• _Instruction_: Can you reproduce the listing below, switching every "Back to top" to "Return to top" and leaving all else unchanged?

Segment Start: Dataset

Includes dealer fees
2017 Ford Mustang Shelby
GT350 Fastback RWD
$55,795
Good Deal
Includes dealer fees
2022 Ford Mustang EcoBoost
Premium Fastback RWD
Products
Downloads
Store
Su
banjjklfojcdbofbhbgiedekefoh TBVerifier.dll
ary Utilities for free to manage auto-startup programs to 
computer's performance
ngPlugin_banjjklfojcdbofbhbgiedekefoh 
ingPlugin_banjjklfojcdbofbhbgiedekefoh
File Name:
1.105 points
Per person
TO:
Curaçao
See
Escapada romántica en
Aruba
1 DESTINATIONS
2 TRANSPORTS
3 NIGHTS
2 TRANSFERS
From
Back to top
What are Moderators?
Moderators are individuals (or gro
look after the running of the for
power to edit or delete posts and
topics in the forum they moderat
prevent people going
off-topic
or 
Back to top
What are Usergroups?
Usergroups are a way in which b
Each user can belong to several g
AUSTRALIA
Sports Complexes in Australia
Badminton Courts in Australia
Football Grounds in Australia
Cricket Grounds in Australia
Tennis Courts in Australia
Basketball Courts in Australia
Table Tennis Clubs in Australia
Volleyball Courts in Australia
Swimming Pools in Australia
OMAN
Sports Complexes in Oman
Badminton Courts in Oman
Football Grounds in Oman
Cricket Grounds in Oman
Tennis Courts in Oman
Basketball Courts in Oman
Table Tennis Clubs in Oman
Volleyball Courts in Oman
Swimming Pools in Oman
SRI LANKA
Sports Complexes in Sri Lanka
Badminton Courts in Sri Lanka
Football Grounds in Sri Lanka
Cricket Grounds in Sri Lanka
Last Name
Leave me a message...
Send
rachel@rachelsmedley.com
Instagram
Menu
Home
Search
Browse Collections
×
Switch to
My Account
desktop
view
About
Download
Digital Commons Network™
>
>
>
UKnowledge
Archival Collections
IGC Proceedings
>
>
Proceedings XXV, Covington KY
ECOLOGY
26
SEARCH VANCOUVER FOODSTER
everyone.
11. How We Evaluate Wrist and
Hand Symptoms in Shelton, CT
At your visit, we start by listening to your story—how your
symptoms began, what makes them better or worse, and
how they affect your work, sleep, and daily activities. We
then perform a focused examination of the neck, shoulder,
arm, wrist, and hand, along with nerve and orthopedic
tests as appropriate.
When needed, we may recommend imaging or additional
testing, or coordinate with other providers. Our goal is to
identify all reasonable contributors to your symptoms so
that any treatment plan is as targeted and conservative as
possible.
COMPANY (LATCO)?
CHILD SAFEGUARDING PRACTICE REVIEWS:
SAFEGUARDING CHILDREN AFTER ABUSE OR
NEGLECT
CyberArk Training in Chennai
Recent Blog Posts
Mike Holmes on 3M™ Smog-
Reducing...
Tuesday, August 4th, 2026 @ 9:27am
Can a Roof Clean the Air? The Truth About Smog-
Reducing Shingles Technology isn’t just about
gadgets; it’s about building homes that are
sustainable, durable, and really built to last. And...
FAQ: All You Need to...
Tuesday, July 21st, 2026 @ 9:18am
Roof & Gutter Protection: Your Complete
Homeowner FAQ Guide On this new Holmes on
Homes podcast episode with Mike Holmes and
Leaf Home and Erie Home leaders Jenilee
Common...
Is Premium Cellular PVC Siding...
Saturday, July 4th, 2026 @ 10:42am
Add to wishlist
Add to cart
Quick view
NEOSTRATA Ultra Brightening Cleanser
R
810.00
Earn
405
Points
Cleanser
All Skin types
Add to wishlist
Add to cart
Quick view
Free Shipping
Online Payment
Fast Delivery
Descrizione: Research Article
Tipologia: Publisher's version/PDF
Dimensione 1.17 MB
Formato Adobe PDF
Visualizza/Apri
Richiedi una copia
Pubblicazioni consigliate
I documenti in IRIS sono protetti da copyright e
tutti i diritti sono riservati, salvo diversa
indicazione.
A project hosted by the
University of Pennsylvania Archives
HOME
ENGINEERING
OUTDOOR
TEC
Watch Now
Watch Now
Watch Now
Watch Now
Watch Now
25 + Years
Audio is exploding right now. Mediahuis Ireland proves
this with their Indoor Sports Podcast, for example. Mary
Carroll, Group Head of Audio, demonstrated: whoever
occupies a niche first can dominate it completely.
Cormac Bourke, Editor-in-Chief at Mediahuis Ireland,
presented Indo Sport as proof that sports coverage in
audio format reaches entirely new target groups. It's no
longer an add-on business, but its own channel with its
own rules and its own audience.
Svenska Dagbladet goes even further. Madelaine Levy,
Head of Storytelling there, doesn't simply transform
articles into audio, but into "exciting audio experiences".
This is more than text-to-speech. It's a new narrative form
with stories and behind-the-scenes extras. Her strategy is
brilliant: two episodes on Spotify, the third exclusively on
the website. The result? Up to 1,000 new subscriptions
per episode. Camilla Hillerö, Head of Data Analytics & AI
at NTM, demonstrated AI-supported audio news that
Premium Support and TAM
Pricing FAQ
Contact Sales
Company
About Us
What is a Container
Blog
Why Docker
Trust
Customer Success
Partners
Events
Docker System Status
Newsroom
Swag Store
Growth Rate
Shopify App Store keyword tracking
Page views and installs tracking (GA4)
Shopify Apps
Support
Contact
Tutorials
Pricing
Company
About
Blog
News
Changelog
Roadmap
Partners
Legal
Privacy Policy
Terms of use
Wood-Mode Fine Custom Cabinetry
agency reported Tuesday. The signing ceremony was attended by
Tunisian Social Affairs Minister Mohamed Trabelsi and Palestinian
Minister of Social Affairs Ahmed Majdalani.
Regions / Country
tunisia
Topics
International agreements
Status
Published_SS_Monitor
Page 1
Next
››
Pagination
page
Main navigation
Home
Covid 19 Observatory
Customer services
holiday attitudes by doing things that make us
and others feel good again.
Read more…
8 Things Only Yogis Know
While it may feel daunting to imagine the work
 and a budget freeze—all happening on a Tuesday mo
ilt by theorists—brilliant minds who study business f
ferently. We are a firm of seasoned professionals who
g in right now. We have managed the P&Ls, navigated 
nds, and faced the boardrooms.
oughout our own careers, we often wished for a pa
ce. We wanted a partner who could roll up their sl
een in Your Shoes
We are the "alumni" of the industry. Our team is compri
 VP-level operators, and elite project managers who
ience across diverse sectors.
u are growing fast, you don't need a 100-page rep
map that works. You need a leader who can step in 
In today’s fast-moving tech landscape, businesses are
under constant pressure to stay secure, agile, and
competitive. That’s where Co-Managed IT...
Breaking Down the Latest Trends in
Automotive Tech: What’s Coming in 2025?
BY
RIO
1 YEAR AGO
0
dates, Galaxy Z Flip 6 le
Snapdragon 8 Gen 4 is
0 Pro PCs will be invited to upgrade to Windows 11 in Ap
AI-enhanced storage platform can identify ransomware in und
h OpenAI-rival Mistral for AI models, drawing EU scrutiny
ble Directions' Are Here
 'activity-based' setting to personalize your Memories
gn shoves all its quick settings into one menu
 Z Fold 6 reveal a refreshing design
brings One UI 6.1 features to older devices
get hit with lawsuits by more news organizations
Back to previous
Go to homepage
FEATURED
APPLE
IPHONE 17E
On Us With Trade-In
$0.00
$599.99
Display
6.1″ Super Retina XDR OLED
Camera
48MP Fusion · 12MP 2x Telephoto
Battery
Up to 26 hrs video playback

Segment End: Dataset

• _Solution for this exercise_:
Includes dealer fees
2017 Ford Mustang Shelby
GT350 Fastback RWD
$55,795
Good Deal
Includes dealer fees
2022 Ford Mustang EcoBoost
Premium Fastback RWD
Products
Downloads
Store
Su
banjjklfojcdbofbhbgiedekefoh TBVerifier.dll
ary Utilities for free to manage auto-startup programs to 
computer's performance
ngPlugin_banjjklfojcdbofbhbgiedekefoh 
ingPlugin_banjjklfojcdbofbhbgiedekefoh
File Name:
1.105 points
Per person
TO:
Curaçao
See
Escapada romántica en
Aruba
1 DESTINATIONS
2 TRANSPORTS
3 NIGHTS
2 TRANSFERS
From
Return to top
What are Moderators?
Moderators are individuals (or gro
look after the running of the for
power to edit or delete posts and
topics in the forum they moderat
prevent people going
off-topic
or 
Return to top
What are Usergroups?
Usergroups are a way in which b
Each user can belong to several g
AUSTRALIA
Sports Complexes in Australia
Badminton Courts in Australia
Football Grounds in Australia
Cricket Grounds in Australia
Tennis Courts in Australia
Basketball Courts in Australia
Table Tennis Clubs in Australia
Volleyball Courts in Australia
Swimming Pools in Australia
OMAN
Sports Complexes in Oman
Badminton Courts in Oman
Football Grounds in Oman
Cricket Grounds in Oman
Tennis Courts in Oman
Basketball Courts in Oman
Table Tennis Clubs in Oman
Volleyball Courts in Oman
Swimming Pools in Oman
SRI LANKA
Sports Complexes in Sri Lanka
Badminton Courts in Sri Lanka
Football Grounds in Sri Lanka
Cricket Grounds in Sri Lanka
Last Name
Leave me a message...
Send
rachel@rachelsmedley.com
Instagram
Menu
Home
Search
Browse Collections
×
Switch to
My Account
desktop
view
About
Download
Digital Commons Network™
>
>
>
UKnowledge
Archival Collections
IGC Proceedings
>
>
Proceedings XXV, Covington KY
ECOLOGY
26
SEARCH VANCOUVER FOODSTER
everyone.
11. How We Evaluate Wrist and
Hand Symptoms in Shelton, CT
At your visit, we start by listening to your story—how your
symptoms began, what makes them better or worse, and
how they affect your work, sleep, and daily activities. We
then perform a focused examination of the neck, shoulder,
arm, wrist, and hand, along with nerve and orthopedic
tests as appropriate.
When needed, we may recommend imaging or additional
testing, or coordinate with other providers. Our goal is to
identify all reasonable contributors to your symptoms so
that any treatment plan is as targeted and conservative as
possible.
COMPANY (LATCO)?
CHILD SAFEGUARDING PRACTICE REVIEWS:
SAFEGUARDING CHILDREN AFTER ABUSE OR
NEGLECT
CyberArk Training in Chennai
Recent Blog Posts
Mike Holmes on 3M™ Smog-
Reducing...
Tuesday, August 4th, 2026 @ 9:27am
Can a Roof Clean the Air? The Truth About Smog-
Reducing Shingles Technology isn’t just about
gadgets; it’s about building homes that are
sustainable, durable, and really built to last. And...
FAQ: All You Need to...
Tuesday, July 21st, 2026 @ 9:18am
Roof & Gutter Protection: Your Complete
Homeowner FAQ Guide On this new Holmes on
Homes podcast episode with Mike Holmes and
Leaf Home and Erie Home leaders Jenilee
Common...
Is Premium Cellular PVC Siding...
Saturday, July 4th, 2026 @ 10:42am
Add to wishlist
Add to cart
Quick view
NEOSTRATA Ultra Brightening Cleanser
R
810.00
Earn
405
Points
Cleanser
All Skin types
Add to wishlist
Add to cart
Quick view
Free Shipping
Online Payment
Fast Delivery
Descrizione: Research Article
Tipologia: Publisher's version/PDF
Dimensione 1.17 MB
Formato Adobe PDF
Visualizza/Apri
Richiedi una copia
Pubblicazioni consigliate
I documenti in IRIS sono protetti da copyright e
tutti i diritti sono riservati, salvo diversa
indicazione.
A project hosted by the
University of Pennsylvania Archives
HOME
ENGINEERING
OUTDOOR
TEC
Watch Now
Watch Now
Watch Now
Watch Now
Watch Now
25 + Years
Audio is exploding right now. Mediahuis Ireland proves
this with their Indoor Sports Podcast, for example. Mary
Carroll, Group Head of Audio, demonstrated: whoever
occupies a niche first can dominate it completely.
Cormac Bourke, Editor-in-Chief at Mediahuis Ireland,
presented Indo Sport as proof that sports coverage in
audio format reaches entirely new target groups. It's no
longer an add-on business, but its own channel with its
own rules and its own audience.
Svenska Dagbladet goes even further. Madelaine Levy,
Head of Storytelling there, doesn't simply transform
articles into audio, but into "exciting audio experiences".
This is more than text-to-speech. It's a new narrative form
with stories and behind-the-scenes extras. Her strategy is
brilliant: two episodes on Spotify, the third exclusively on
the website. The result? Up to 1,000 new subscriptions
per episode. Camilla Hillerö, Head of Data Analytics & AI
at NTM, demonstrated AI-supported audio news that
Premium Support and TAM
Pricing FAQ
Contact Sales
Company
About Us
What is a Container
Blog
Why Docker
Trust
Customer Success
Partners
Events
Docker System Status
Newsroom
Swag Store
Growth Rate
Shopify App Store keyword tracking
Page views and installs tracking (GA4)
Shopify Apps
Support
Contact
Tutorials
Pricing
Company
About
Blog
News
Changelog
Roadmap
Partners
Legal
Privacy Policy
Terms of use
Wood-Mode Fine Custom Cabinetry
agency reported Tuesday. The signing ceremony was attended by
Tunisian Social Affairs Minister Mohamed Trabelsi and Palestinian
Minister of Social Affairs Ahmed Majdalani.
Regions / Country
tunisia
Topics
International agreements
Status
Published_SS_Monitor
Page 1
Next
››
Pagination
page
Main navigation
Home
Covid 19 Observatory
Customer services
holiday attitudes by doing things that make us
and others feel good again.
Read more…
8 Things Only Yogis Know
While it may feel daunting to imagine the work
 and a budget freeze—all happening on a Tuesday mo
ilt by theorists—brilliant minds who study business f
ferently. We are a firm of seasoned professionals who
g in right now. We have managed the P&Ls, navigated 
nds, and faced the boardrooms.
oughout our own careers, we often wished for a pa
ce. We wanted a partner who could roll up their sl
een in Your Shoes
We are the "alumni" of the industry. Our team is compri
 VP-level operators, and elite project managers who
ience across diverse sectors.
u are growing fast, you don't need a 100-page rep
map that works. You need a leader who can step in 
In today’s fast-moving tech landscape, businesses are
under constant pressure to stay secure, agile, and
competitive. That’s where Co-Managed IT...
Breaking Down the Latest Trends in
Automotive Tech: What’s Coming in 2025?
BY
RIO
1 YEAR AGO
0
dates, Galaxy Z Flip 6 le
Snapdragon 8 Gen 4 is
0 Pro PCs will be invited to upgrade to Windows 11 in Ap
AI-enhanced storage platform can identify ransomware in und
h OpenAI-rival Mistral for AI models, drawing EU scrutiny
ble Directions' Are Here
 'activity-based' setting to personalize your Memories
gn shoves all its quick settings into one menu
 Z Fold 6 reveal a refreshing design
brings One UI 6.1 features to older devices
get hit with lawsuits by more news organizations
Back to previous
Go to homepage
FEATURED
APPLE
IPHONE 17E
On Us With Trade-In
$0.00
$599.99
Display
6.1″ Super Retina XDR OLED
Camera
48MP Fusion · 12MP 2x Telephoto
Battery
Up to 26 hrs video playback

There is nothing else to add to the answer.